Die Auszeichnung für Soziales Engagement ging an Mehmet Dagci von der Ottenser Foodkitchen. Nach Darstellung der Veranstalter versorgt Mehmet Dagci mit seiner Ottenser Foodkitchen nicht nur Gäste aus Ottensen und Umgebung mit leckerem Streetfood, sondern auch Bedürftige. Bereits sechsmal habe Dagci seinen Imbiss geschlossen, um etwas zurückzugeben und gemeinsam mit Spendern und helfenden Händen auf Spenden angewiesene Menschen mit Burgern und Co. zu versorgen. Dies wird als „ein ausgezeichnetes soziales Engagement – im wahrsten Sinne des Wortes“ beschrieben.
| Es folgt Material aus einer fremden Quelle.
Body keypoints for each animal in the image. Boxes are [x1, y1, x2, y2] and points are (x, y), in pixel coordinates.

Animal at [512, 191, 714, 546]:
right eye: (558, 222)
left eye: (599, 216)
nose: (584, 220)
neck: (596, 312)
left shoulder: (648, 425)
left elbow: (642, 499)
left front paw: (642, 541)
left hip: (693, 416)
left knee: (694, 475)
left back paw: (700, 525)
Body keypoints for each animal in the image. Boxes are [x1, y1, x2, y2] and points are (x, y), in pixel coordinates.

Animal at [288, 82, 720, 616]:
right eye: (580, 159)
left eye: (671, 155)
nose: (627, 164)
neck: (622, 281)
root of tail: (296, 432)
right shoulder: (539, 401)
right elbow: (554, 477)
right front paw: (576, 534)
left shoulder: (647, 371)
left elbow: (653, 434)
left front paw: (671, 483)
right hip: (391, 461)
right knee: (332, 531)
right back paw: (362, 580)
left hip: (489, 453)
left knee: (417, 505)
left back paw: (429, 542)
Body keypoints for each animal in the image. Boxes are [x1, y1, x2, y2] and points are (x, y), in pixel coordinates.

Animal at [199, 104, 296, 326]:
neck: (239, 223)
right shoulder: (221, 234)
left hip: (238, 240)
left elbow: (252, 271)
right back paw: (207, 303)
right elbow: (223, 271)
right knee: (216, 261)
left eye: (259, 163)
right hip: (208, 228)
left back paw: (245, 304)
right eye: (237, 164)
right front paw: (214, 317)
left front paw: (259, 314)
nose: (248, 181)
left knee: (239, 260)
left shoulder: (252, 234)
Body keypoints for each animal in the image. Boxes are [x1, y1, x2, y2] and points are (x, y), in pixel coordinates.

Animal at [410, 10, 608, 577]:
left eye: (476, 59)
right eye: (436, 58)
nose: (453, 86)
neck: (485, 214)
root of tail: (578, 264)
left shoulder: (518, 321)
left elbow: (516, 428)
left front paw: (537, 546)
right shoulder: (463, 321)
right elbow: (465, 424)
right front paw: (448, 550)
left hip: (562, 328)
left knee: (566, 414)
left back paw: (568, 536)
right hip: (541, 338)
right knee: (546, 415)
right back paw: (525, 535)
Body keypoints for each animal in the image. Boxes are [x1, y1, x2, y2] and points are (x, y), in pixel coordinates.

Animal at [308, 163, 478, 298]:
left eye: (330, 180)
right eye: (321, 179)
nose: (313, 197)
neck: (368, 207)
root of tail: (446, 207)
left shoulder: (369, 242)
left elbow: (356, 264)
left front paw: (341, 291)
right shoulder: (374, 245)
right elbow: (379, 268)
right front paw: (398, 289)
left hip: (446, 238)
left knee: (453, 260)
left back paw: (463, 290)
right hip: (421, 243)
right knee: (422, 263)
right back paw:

Der Genuss-Michel in der Kategorie Nachhaltigkeit ging an Thomas Effenberger von der Effenberger Vollkornbäckerei. Seit 40 Jahren backt Thomas Effenberger in Hamburg Vollkornbrote. Gemeinsam mit seiner Frau Anne Effenberger achte er an jedem Punkt der Wertschöpfungskette auf Nachhaltigkeit. Chemische Hilfsstoffe kämen in der Handwerksbäckerei nicht zum Einsatz, hier wird ganz nach alter Tradition gebacken. Zum Gesamtkonzept gehörten auch moderne Lösungen wie Solarstrom in der Produktion und mit Ökostrom betriebene Fahrzeuge. Alles, damit auch die kommenden Generationen noch fantastisches Brot genießen können.